"Tudo é incerto neste mundo hediondo, mas não o amor de uma mãe". James Joyce (escritor irlandês)
Amanhã
é Dia das Mães...
Por
Alessandra Leles Rocha
Incomoda-me olhar
ao redor e verificar cotidianamente a construção de um movimento de
mercantilização da vida. Sim, cada dia mais é como se estivéssemos tecendo
relações humanas dentro de parâmetros de “vale quanto pesa”, enquanto se
esgarçam a afetividade, a cumplicidade, o companheirismo,... o amor.
Amanhã é Dia das
Mães. Mas, será que faz algum sentido real eleger entre as datas do calendário
uma única para celebrar alguém tão importante? Automatizados pela trivialização
do dia a dia, muitos de nós, talvez, se abstêm de pensar a respeito, embora não
devessem. Já dizia Rubem Alves, “aquilo
que está escrito no coração não necessita de agendas, porque a gente não
esquece. O que a memória ama fica eterno”.
E quão impactante é
essa afirmação. Embora na vida sempre haja uma exceção, a regra nos mostra que
a relação mãe e filho é algo muito sério, muito significativo, porque se baseia
na fiação mais sublime do amor. Gestar um ser vai muito além de proteger,
resguardar e nutrir outro ser em desenvolvimento. Gestar é realizar a mais
complexa metamorfose existencial, quando uma mulher deixa para trás a sua existência
primária para assumir outro papel na teia da vida. E o que move esse processo
incondicionalmente, pelo menos em tese, é a capacidade de amar.
Parte de si mesma,
o filho é para a mãe um misto de presente e desafio. Uma responsabilidade indescritível
e que, muitas vezes, não pode ser compartilhada com ninguém; visto que, essa é
uma relação que nasce antes mesmo do próprio nascimento. No toque que não toca,
mas sente o movimento do bebê. Na conversa silenciosa com a barriga que cresce.
Na preparação gradual para o encontro.
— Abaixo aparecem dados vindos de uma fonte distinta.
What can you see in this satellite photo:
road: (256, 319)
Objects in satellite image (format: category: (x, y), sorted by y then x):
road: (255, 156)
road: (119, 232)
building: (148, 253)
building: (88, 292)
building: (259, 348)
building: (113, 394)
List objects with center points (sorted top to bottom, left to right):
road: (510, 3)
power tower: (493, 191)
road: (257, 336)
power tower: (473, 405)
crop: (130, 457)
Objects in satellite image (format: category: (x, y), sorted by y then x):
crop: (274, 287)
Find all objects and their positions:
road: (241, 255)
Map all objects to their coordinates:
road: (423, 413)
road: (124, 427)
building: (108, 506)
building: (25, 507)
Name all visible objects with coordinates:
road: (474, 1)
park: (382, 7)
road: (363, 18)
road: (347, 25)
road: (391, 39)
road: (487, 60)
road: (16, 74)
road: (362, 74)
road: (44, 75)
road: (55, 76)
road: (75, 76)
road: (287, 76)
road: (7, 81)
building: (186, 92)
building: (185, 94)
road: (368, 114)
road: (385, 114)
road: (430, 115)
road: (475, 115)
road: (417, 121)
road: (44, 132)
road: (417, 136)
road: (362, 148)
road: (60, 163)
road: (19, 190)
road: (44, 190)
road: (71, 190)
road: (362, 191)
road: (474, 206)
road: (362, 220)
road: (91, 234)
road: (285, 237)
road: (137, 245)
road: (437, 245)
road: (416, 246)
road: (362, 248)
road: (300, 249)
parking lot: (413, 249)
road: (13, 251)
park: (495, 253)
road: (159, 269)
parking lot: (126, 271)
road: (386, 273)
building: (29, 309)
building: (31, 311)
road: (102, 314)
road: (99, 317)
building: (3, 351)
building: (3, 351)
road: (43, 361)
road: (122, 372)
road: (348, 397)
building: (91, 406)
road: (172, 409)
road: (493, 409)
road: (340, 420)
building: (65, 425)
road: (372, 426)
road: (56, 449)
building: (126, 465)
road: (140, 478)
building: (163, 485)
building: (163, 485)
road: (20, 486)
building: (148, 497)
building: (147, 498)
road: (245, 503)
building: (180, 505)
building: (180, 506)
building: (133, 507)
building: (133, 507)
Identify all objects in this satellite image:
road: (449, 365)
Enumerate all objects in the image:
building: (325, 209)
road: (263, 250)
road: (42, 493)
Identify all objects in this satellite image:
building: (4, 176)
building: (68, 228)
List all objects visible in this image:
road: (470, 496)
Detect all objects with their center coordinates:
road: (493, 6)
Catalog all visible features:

Na perspectiva do amanhã.
Todo o narcisismo
existencial da mulher vai gradativamente se diluindo para ceder espaço a outro
pedaço, outro ser. A maternidade é um divisor de águas, uma cortina que se abre
para enxergar o mundo como de fato ele é, nas suas incongruências, na sua
diversidade, nos seus perigos, nos seus obstáculos... Então, a mãe sabe que
nada será como antes, quando aquele pequeno ser abrir os olhos pela primeira
vez.
A partir desse
momento, ambos estarão trilhando juntos a mesma estrada. Estarão compartilhando
as aventuras e as desventuras do mundo. Compatibilizando as diferenças de suas
singularidades. Discutindo a relação na infinitude de seus pontos de vista em
formação. Aprendendo e ensinando. Amando... Mais e mais a cada dia.
Porque amar é isso.
É não se limitar pelos nossos próprios limites. Nem sempre concordaremos. Nem sempre
estaremos de bom humor. Nem sempre acertaremos. Nem sempre conseguiremos
realizar. Nem sempre... Mas, isso não nos impossibilita de resguardar o que há de
mais profundo em nós que é o amor nosso de cada dia.
Para presentearmos,
então, não precisamos de dia fixo. Dia das Mães, dos pais, dos avós, dos irmãos,
dos amigos, dos amores etc., nesse contexto mercantilizado, pode ser qualquer
um. O importante é que essas pessoas figurem protagonizando conosco os melhores
momentos da vida. Dias e noites para não se esquecer, jamais. Que nos façam lembrar
cheiros, sabores, músicas, lugares, Sol, Chuva, Arco-Íris, Lua,...
Lembrar-se da mãe,
uma vez por ano, só por protocolo; quanta insensibilidade! Citando, mais uma
vez, a sabedoria especial de Rubem Alves, “Amor
é estado de graça e com amor não se paga. Nada mais falso do que o ditado
popular que afirma que ‘amor com amor se paga’. O amor não é regido pela lógica
das trocas comerciais. Nada te devo. Nada me deves. Como a rosa que floresce
porque floresce, eu te amo porque te amo”. Não é porque o seu cordão umbilical
foi cortado que esse amor, também, se rompeu e você precisa seguir em frente
obstinado, sem olhar para trás. A pressa, o ceticismo, o materialismo,... nada
do que permeia a contemporaneidade pode justificar a nossa falta de perceber,
de enxergar, de cuidar, de amar o outro sempre; especialmente, a nossa mãe.